┌──

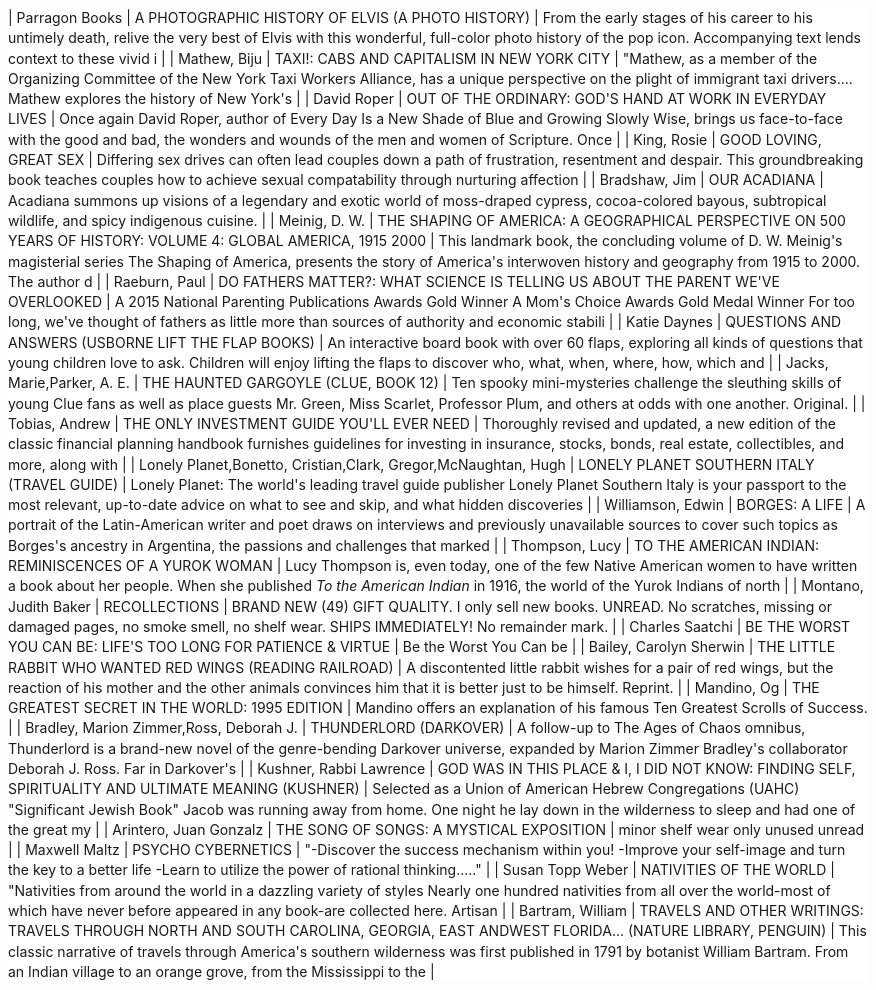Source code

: | Parragon Books | A PHOTOGRAPHIC HISTORY OF ELVIS (A PHOTO HISTORY) | From the early stages of his career to his untimely death, relive the very best of Elvis with this wonderful, full-color photo history of the pop icon. Accompanying text lends context to these vivid i |
| Mathew, Biju | TAXI!: CABS AND CAPITALISM IN NEW YORK CITY |  "Mathew, as a member of the Organizing Committee of the New York Taxi Workers Alliance, has a unique perspective on the plight of immigrant taxi drivers.... Mathew explores the history of New York's  |
| David Roper | OUT OF THE ORDINARY: GOD'S HAND AT WORK IN EVERYDAY LIVES | Once again David Roper, author of Every Day Is a New Shade of Blue and Growing Slowly Wise, brings us face-to-face with the good and bad, the wonders and wounds of the men and women of Scripture. Once |
| King, Rosie | GOOD LOVING, GREAT SEX | Differing sex drives can often lead couples down a path of frustration, resentment and despair. This groundbreaking book teaches couples how to achieve sexual compatability through nurturing affection |
| Bradshaw, Jim | OUR ACADIANA | Acadiana summons up visions of a legendary and exotic world of moss-draped cypress, cocoa-colored bayous, subtropical wildlife, and spicy indigenous cuisine. |
| Meinig, D. W. | THE SHAPING OF AMERICA: A GEOGRAPHICAL PERSPECTIVE ON 500 YEARS OF HISTORY: VOLUME 4: GLOBAL AMERICA, 1915 2000 |  This landmark book, the concluding volume of D. W. Meinig's magisterial series The Shaping of America, presents the story of America's interwoven history and geography from 1915 to 2000. The author d |
| Raeburn, Paul | DO FATHERS MATTER?: WHAT SCIENCE IS TELLING US ABOUT THE PARENT WE'VE OVERLOOKED |  A 2015 National Parenting Publications Awards Gold Winner A Mom's Choice Awards Gold Medal Winner  For too long, we've thought of fathers as little more than sources of authority and economic stabili |
| Katie Daynes | QUESTIONS AND ANSWERS (USBORNE LIFT THE FLAP BOOKS) | An interactive board book with over 60 flaps, exploring all kinds of questions that young children love to ask. Children will enjoy lifting the flaps to discover who, what, when, where, how, which and |
| Jacks, Marie,Parker, A. E. | THE HAUNTED GARGOYLE (CLUE, BOOK 12) | Ten spooky mini-mysteries challenge the sleuthing skills of young Clue fans as well as place guests Mr. Green, Miss Scarlet, Professor Plum, and others at odds with one another. Original. |
| Tobias, Andrew | THE ONLY INVESTMENT GUIDE YOU'LL EVER NEED | Thoroughly revised and updated, a new edition of the classic financial planning handbook furnishes guidelines for investing in insurance, stocks, bonds, real estate, collectibles, and more, along with |
| Lonely Planet,Bonetto, Cristian,Clark, Gregor,McNaughtan, Hugh | LONELY PLANET SOUTHERN ITALY (TRAVEL GUIDE) |  Lonely Planet: The world's leading travel guide publisher   Lonely Planet Southern Italy is your passport to the most relevant, up-to-date advice on what to see and skip, and what hidden discoveries  |
| Williamson, Edwin | BORGES: A LIFE | A portrait of the Latin-American writer and poet draws on interviews and previously unavailable sources to cover such topics as Borges's ancestry in Argentina, the passions and challenges that marked  |
| Thompson, Lucy | TO THE AMERICAN INDIAN: REMINISCENCES OF A YUROK WOMAN | Lucy Thompson is, even today, one of the few Native American women to have written a book about her people. When she published _To the American Indian_ in 1916, the world of the Yurok Indians of north |
| Montano, Judith Baker | RECOLLECTIONS | BRAND NEW (49) GIFT QUALITY. I only sell new books. UNREAD. No scratches, missing or damaged pages, no smoke smell, no shelf wear. SHIPS IMMEDIATELY! No remainder mark. |
| Charles Saatchi | BE THE WORST YOU CAN BE: LIFE'S TOO LONG FOR PATIENCE &AMP; VIRTUE | Be the Worst You Can be |
| Bailey, Carolyn Sherwin | THE LITTLE RABBIT WHO WANTED RED WINGS (READING RAILROAD) | A discontented little rabbit wishes for a pair of red wings, but the reaction of his mother and the other animals convinces him that it is better just to be himself. Reprint. |
| Mandino, Og | THE GREATEST SECRET IN THE WORLD: 1995 EDITION | Mandino offers an explanation of his famous Ten Greatest Scrolls of Success. |
| Bradley, Marion Zimmer,Ross, Deborah J. | THUNDERLORD (DARKOVER) | A follow-up to The Ages of Chaos omnibus, Thunderlord is a brand-new novel of the genre-bending Darkover universe, expanded by Marion Zimmer Bradley's collaborator Deborah J. Ross.   Far in Darkover's |
| Kushner, Rabbi Lawrence | GOD WAS IN THIS PLACE &AMP; I, I DID NOT KNOW: FINDING SELF, SPIRITUALITY AND ULTIMATE MEANING (KUSHNER) |  Selected as a Union of American Hebrew Congregations (UAHC)  "Significant Jewish Book"   Jacob was running away from home. One night he lay down in the wilderness to sleep and had one of the great my |
| Arintero, Juan Gonzalz | THE SONG OF SONGS: A MYSTICAL EXPOSITION | minor shelf wear only unused unread |
| Maxwell Maltz | PSYCHO CYBERNETICS | "-Discover the success mechanism within you! -Improve your self-image and turn the key to a better life -Learn to utilize the power of rational thinking....." |
| Susan Topp Weber | NATIVITIES OF THE WORLD | "Nativities from around the world in a dazzling variety of styles Nearly one hundred nativities from all over the world-most of which have never before appeared in any book-are collected here. Artisan |
| Bartram, William | TRAVELS AND OTHER WRITINGS: TRAVELS THROUGH NORTH AND SOUTH CAROLINA, GEORGIA, EAST ANDWEST FLORIDA... (NATURE LIBRARY, PENGUIN) | This classic narrative of travels through America's southern wilderness was first published in 1791 by botanist William Bartram. From an Indian village to an orange grove, from the Mississippi to the  |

└──

* _DESCRIPTION OF THE TASK_: How many lines of the data contain the string "ANSWERS"? Reply with the number alone.

* _WRITTEN RESPONSE_: 1